[LLVMdev] Is there pass to break down <4 x float> to scalars

Fri Oct 25 08:10:21 PDT 2013

On 10/25/2013 05:38 PM, Richard Sandiford wrote:
> Sounds like a nice compromise if it could be made to work.  Would it be
> LLVM that reverts to the autovectorised version, or pocl?

In my opinion LLVM, because this benefits not only the OpenCL WG
autovectorization of pocl, but any code that uses explicit vector instructions 
and might be more efficiently autovectorized if those were devectorized first. 
E.g. C code that uses the vector datatypes using
the Clang's attributes.

> Yeah, I vaguely remember some objections to handling target-specific
> intrinsics at the IR level, which I heard is what put others off doing
> the pass.  In my case life is much simpler: there are no intrinsics
> and there's no native vector support.  So in some ways I've only done
> the easy bit.  I'm just hoping it's also the less controversial bit.

One solution is to try to scalarize the intrinsic calls
too (if one knows of the matching ones), and if it fails, keep them
intact (potentially leads to additional unpack/pack etc. overheads if
the autovectorization of them fails).

....................

(Instructions):
1. In the post, which piece of software does the reply say should revert to the autovectorized version?
2. Reproduce the rows exactly, beginning with the line containing "pose: elev=130.5 azim=200.6" and ending with the final line of the rows, both included.

....................

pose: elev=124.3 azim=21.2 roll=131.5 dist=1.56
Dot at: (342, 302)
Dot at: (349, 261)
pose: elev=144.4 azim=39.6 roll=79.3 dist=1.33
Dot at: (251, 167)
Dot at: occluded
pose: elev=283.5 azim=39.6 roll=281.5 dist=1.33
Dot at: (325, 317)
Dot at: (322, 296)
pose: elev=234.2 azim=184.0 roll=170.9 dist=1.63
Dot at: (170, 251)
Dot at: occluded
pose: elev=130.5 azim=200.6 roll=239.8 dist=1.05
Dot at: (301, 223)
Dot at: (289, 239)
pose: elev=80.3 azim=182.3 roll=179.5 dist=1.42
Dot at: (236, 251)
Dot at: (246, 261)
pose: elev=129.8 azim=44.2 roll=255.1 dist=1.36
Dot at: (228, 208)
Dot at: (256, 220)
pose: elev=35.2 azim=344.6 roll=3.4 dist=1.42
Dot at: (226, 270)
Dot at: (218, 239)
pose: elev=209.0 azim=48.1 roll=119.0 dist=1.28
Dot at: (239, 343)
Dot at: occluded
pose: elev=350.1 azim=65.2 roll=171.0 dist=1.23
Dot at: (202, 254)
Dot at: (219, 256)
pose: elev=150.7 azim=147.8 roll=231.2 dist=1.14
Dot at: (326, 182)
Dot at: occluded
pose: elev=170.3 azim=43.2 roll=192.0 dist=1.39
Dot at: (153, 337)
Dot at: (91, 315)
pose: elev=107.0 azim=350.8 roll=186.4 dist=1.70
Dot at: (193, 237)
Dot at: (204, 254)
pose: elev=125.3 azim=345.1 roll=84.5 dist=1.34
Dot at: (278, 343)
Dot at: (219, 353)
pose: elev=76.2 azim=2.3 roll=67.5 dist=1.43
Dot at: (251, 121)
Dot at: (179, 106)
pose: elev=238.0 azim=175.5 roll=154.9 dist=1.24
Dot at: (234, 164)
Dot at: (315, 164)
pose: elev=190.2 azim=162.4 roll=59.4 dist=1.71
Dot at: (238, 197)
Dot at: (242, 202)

....................

(The replies):
1. LLVM

2.
pose: elev=130.5 azim=200.6 roll=239.8 dist=1.05
Dot at: (301, 223)
Dot at: (289, 239)
pose: elev=80.3 azim=182.3 roll=179.5 dist=1.42
Dot at: (236, 251)
Dot at: (246, 261)
pose: elev=129.8 azim=44.2 roll=255.1 dist=1.36
Dot at: (228, 208)
Dot at: (256, 220)
pose: elev=35.2 azim=344.6 roll=3.4 dist=1.42
Dot at: (226, 270)
Dot at: (218, 239)
pose: elev=209.0 azim=48.1 roll=119.0 dist=1.28
Dot at: (239, 343)
Dot at: occluded
pose: elev=350.1 azim=65.2 roll=171.0 dist=1.23
Dot at: (202, 254)
Dot at: (219, 256)
pose: elev=150.7 azim=147.8 roll=231.2 dist=1.14
Dot at: (326, 182)
Dot at: occluded
pose: elev=170.3 azim=43.2 roll=192.0 dist=1.39
Dot at: (153, 337)
Dot at: (91, 315)
pose: elev=107.0 azim=350.8 roll=186.4 dist=1.70
Dot at: (193, 237)
Dot at: (204, 254)
pose: elev=125.3 azim=345.1 roll=84.5 dist=1.34
Dot at: (278, 343)
Dot at: (219, 353)
pose: elev=76.2 azim=2.3 roll=67.5 dist=1.43
Dot at: (251, 121)
Dot at: (179, 106)
pose: elev=238.0 azim=175.5 roll=154.9 dist=1.24
Dot at: (234, 164)
Dot at: (315, 164)
pose: elev=190.2 azim=162.4 roll=59.4 dist=1.71
Dot at: (238, 197)
Dot at: (242, 202)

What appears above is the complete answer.